■ **Objective 1**
Based on the issue text, determine whether each of the following statements agrees with it: (a) the namespace obtained for a dask array includes flatnonzero, which is not part of the Array API; (b) the author reports that namespace blending is no longer the default; (c) the proposed feature takes the form of a strict argument to get_namespace. For each, answer yes or no and quote the exact words of the issue text that decide it.

Skip to content
New issue

Have a question about this project? Sign up for a free GitHub account to open an issue and contact its maintainers and the community.

By clicking “Sign up for GitHub”, you agree to our terms of service and privacy statement. We’ll occasionally send you account related emails.

Already on GitHub? Sign in to your account

Request: add option to return strict API #180

Closed
stefanv opened this issue Aug 29, 2024 · 12 comments
Closed

Request: add option to return strict API #180

stefanv opened this issue Aug 29, 2024 · 12 comments

Comments

@stefanv
Copy link

stefanv commented Aug 29, 2024

When writing code that should be widely compatible with multiple Array implementations, it would be helpful if array-api-compat could return a strict Array API namespace, that did not blend the Array API with the target type's namespace.

E.g., in:

import numpy as np
import array_api_compat
import dask.array as da

d = da.from_array(np.arange(256), chunks=(12,))
nx = array_api_compat.get_namespace(d)

The nx object contains non-Array-API-compatible members, such as flatnonzero. This caused some confusion when examining dask/dask#11298.

While developing, I'd like to get a namespace that only consists of Array API functions. I presume the additional blending is done to produce a minimally modified version of a library namespace that, like NumPy, supports the Array API, but also does a bunch of other things. However, I'd argue that this is unhelpful in the context of developing for the Array API. In our example above, I'd be tempted to use flatnonzero when, in fact, that function is not in the array API. Worse, in the case above, that would not work (the only guaranteed Array API compatible dask implementations come from array-api-compat).

Since the blending of namespaces has the potential for confusion, and reduces the utility of the namespace in coding for Array API compatibility, I am curious why it is the default. However, since it is the default, I'd like to request a new feature, along the lines of:

nx = array_api_compat.get_namespace(d, strict=True)

■ **Input for this task**
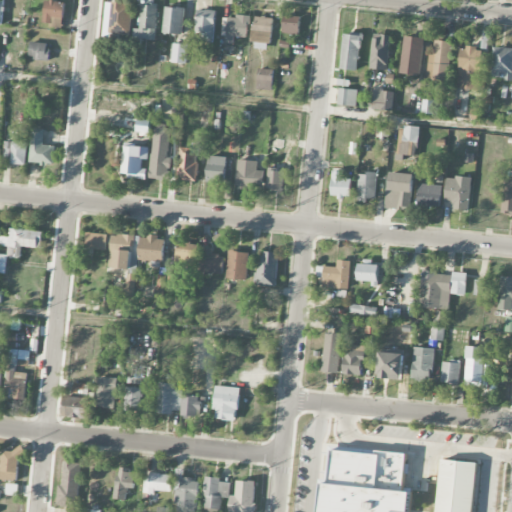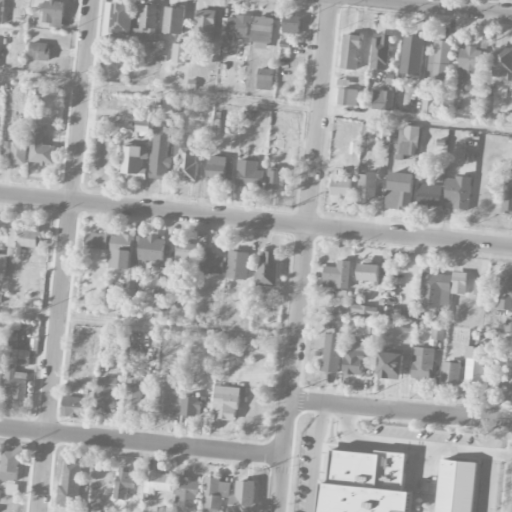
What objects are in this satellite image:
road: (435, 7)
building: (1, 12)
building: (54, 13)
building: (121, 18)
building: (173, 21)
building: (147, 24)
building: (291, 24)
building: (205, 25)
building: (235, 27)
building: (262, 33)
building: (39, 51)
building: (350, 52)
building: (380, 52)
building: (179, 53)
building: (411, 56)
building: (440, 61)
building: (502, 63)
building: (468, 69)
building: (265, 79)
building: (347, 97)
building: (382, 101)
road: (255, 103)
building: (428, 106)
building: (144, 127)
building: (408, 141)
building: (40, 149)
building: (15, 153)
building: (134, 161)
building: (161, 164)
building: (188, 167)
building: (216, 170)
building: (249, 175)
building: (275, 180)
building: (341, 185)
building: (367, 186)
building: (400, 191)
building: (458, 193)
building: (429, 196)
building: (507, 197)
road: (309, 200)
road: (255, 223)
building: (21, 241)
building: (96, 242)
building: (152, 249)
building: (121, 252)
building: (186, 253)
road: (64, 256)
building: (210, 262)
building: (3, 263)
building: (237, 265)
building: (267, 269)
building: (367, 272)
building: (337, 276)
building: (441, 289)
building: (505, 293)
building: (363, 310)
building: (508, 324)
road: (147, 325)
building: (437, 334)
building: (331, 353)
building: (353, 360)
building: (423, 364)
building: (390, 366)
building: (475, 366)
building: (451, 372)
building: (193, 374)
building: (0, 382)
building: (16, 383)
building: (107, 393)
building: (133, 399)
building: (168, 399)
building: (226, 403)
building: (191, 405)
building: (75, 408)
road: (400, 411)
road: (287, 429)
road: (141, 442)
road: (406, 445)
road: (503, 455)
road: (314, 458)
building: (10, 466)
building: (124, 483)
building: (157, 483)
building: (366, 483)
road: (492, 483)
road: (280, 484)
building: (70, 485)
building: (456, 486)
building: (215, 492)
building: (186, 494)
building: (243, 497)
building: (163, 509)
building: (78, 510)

■ **Objective 2**
Render the entries as a JSON list of strings, one string per line, starting at their beginning and stopping after the line that contains "road: (309, 200)". Leave out the pictures and any blank lines.

■ **Problem solution 1**
(a) Yes: "The nx object contains non-Array-API-compatible members, such as flatnonzero."
(b) No: "since it is the default"
(c) Yes: "nx = array_api_compat.get_namespace(d, strict=True)"

■ **Problem solution 2**
[
  "What objects are in this satellite image:",
  "road: (435, 7)",
  "building: (1, 12)",
  "building: (54, 13)",
  "building: (121, 18)",
  "building: (173, 21)",
  "building: (147, 24)",
  "building: (291, 24)",
  "building: (205, 25)",
  "building: (235, 27)",
  "building: (262, 33)",
  "building: (39, 51)",
  "building: (350, 52)",
  "building: (380, 52)",
  "building: (179, 53)",
  "building: (411, 56)",
  "building: (440, 61)",
  "building: (502, 63)",
  "building: (468, 69)",
  "building: (265, 79)",
  "building: (347, 97)",
  "building: (382, 101)",
  "road: (255, 103)",
  "building: (428, 106)",
  "building: (144, 127)",
  "building: (408, 141)",
  "building: (40, 149)",
  "building: (15, 153)",
  "building: (134, 161)",
  "building: (161, 164)",
  "building: (188, 167)",
  "building: (216, 170)",
  "building: (249, 175)",
  "building: (275, 180)",
  "building: (341, 185)",
  "building: (367, 186)",
  "building: (400, 191)",
  "building: (458, 193)",
  "building: (429, 196)",
  "building: (507, 197)",
  "road: (309, 200)"
]